Twice in the second half the Dawgs briefly threatened Dayton by trimming the lead to 13 points, but on each occasion the Flyers responded with three-pointers that quickly put to rest any hopes that Georgia had of making this contest at all competitive.
Dayton manhandled UGA on both sides of the ball for pretty much the entire game. The Flyers defense sped Crean’s young team up and forced them into 23 turnovers. The Dawgs’ offense began this game incredibly stagnant as they battled the shot clock, dribbled too much and settled for too many contested jumpers. UGA had not faced a team of this calibre yet, and it was evident by how lost the Dawgs looked offensively.
Conversely, Dayton had little trouble putting the ball through the net, especially forward Obi Toppin, who had 12 points before the first media timeout. Georgia foolishly tried to defend Toppin with just its bigs, and that strategy proved futile as the sophomore hit 9 of 11 from the field en route to a game-high 25 points. Considering that UGA’s frontcourt is not its strength, one has to wonder why Crean didn’t begin this game with his guards doubling down to help on Toppin.
Announcer Jay Bilas stated before the game that roughly 30 NBA scouts were on hand for this matchup to see both Toppin and Georgia freshman Anthony Edwards. While Toppin certainly bolstered his NBA stock, Edwards failed to demonstrate why he is currently projected to be the 2nd pick in next year’s draft. The freshman had only 2 points at the half and finished with just 6 after an abysmal 2 of 10 shooting effort to go along with 3 turnovers. I realize that this was only the 5th game of his collegiate career, but I expected Edwards to be able to get points off the dribble, regardless of the team or defender; Dayton’s Rodney Chatman (from Lithonia, GA) had Edwards bottled up the entire game.

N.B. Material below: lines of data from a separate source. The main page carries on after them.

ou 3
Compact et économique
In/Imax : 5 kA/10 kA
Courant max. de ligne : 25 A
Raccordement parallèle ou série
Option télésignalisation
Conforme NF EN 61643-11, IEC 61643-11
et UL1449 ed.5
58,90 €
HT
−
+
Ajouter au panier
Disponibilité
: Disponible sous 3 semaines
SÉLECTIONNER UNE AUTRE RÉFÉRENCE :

UGA’s other leading scorer, Rayshaun Hammonds, had a forgettable morning himself as he mustered up as many points (5) as he did fouls (5). Hammonds never got going in this one due to being in foul trouble the entire contest. The junior led the Dawgs with 91 personal fouls last season, which is strange since he’s not a shot blocker or an overly physical defender. I’m not sure why Hammonds can’t avoid fouling, but with the lack of depth on this team, he’s going to have to figure it out or SEC play is going to be brutal for this squad.

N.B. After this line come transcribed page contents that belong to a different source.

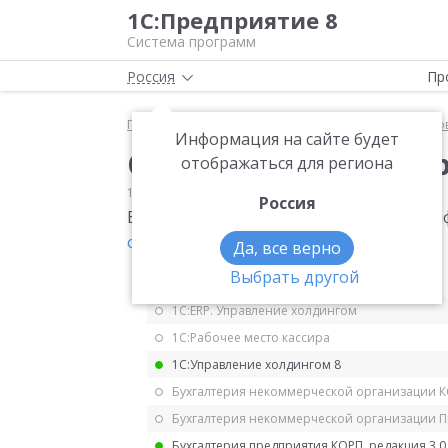
1С:Предприятие 8
Система программ
Россия
Пр
Главная
Мониторинг законодательства
Страхо
Информация на сайте будет
Сроки уплаты фикси
отображаться для региона
19.07.2024
Страховые взносы ИП за себя
Россия
Включение взноса ИП по единому тари
от 08.08.2024 № 259-ФЗ
.
Да, все верно
Выбрать другой
1С:ERP Управление предприятием 2.5
1С:ERP. Управление холдингом
1С:Рабочее место кассира
1С:Управление холдингом 8
Бухгалтерия некоммерческой организации 
Бухгалтерия некоммерческой организации 
Бухгалтерия предприятия КОРП, редакция 3.0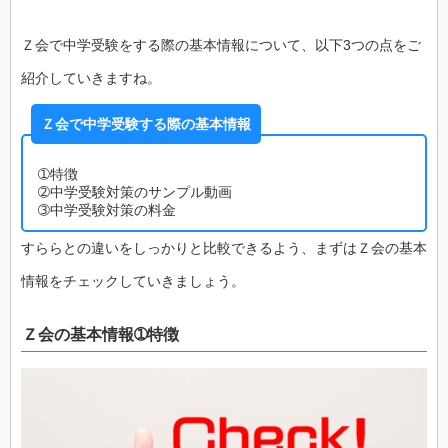
Ｚ会で中学受験をする際の基本情報について、以下3つの点をご
紹介していきますね。
Ｚ会で中学受験する際の基本情報
➀特徴
➁中学受験対策のサンプル動画
➂中学受験対策の料金
すららとの違いをしっかりと比較できるよう、まずはＺ会の基本
情報をチェックしていきましょう。
Ｚ会の基本情報➀特徴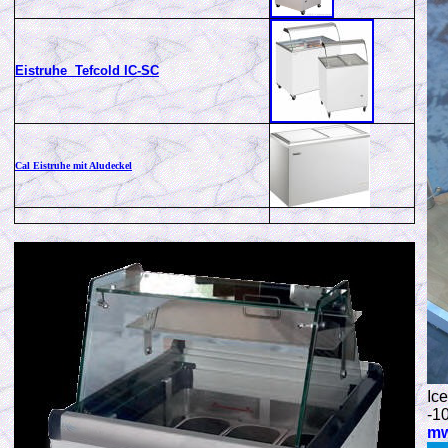
Eistruhe Tefcold IC-SC
Cal Eistruhe mit Aludeckel
Ice
-1
m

Hammonds and Edwards had just two points between them at the half, so it wasn’t surprising to see Georgia heading to the intermission trailing 43-25.

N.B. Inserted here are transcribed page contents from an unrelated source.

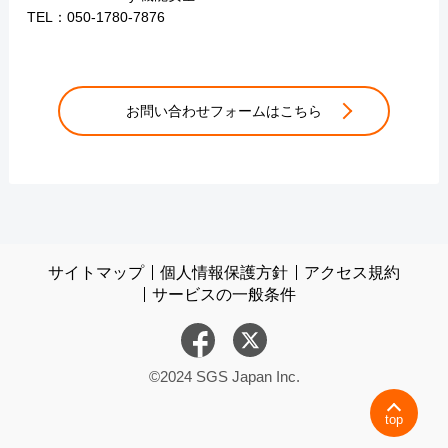
TEL：050-1780-7876
お問い合わせフォームはこちら
サイトマップ
個人情報保護方針
アクセス規約
サービスの一般条件
©2024 SGS Japan Inc.
top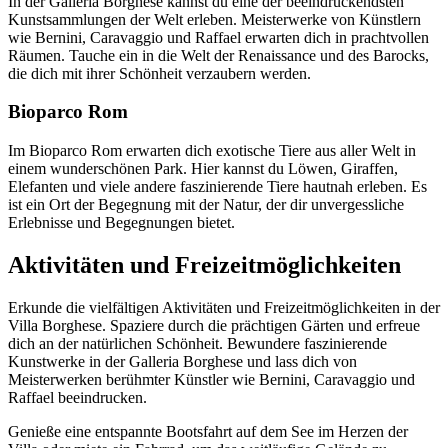
In der Galleria Borghese kannst du eine der beeindruckendsten
Kunstsammlungen der Welt erleben. Meisterwerke von Künstlern
wie Bernini, Caravaggio und Raffael erwarten dich in prachtvollen
Räumen. Tauche ein in die Welt der Renaissance und des Barocks,
die dich mit ihrer Schönheit verzaubern werden.
Bioparco Rom
Im Bioparco Rom erwarten dich exotische Tiere aus aller Welt in
einem wunderschönen Park. Hier kannst du Löwen, Giraffen,
Elefanten und viele andere faszinierende Tiere hautnah erleben. Es
ist ein Ort der Begegnung mit der Natur, der dir unvergessliche
Erlebnisse und Begegnungen bietet.
Aktivitäten und Freizeitmöglichkeiten
Erkunde die vielfältigen Aktivitäten und Freizeitmöglichkeiten in der
Villa Borghese. Spaziere durch die prächtigen Gärten und erfreue
dich an der natürlichen Schönheit. Bewundere faszinierende
Kunstwerke in der Galleria Borghese und lass dich von
Meisterwerken berühmter Künstler wie Bernini, Caravaggio und
Raffael beeindrucken.
Genieße eine entspannte Bootsfahrt auf dem See im Herzen der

It’s still early in the season and UGA has a lot of guys playing their first year of college basketball, so I’m hoping this debacle can be chalked up as a learning experience and something this team can grow from. However, Georgia’s shot selection and overall ineptness on offense against a quality opponent felt eerily similar to what transpired on that side of the ball last season when the Dawgs struggled to get points, as they were 10th in the SEC in scoring in conference games. In addition, last year Georgia led the league in turnovers per game because they didn’t value the basketball, much like today.
The Dawgs actually shot it well today as they hit 49% from the floor; however, it’s really hard to win games when the opponent gets 8 extra possessions via turnovers, especially when that opponent is a potential NCAA Tournament team.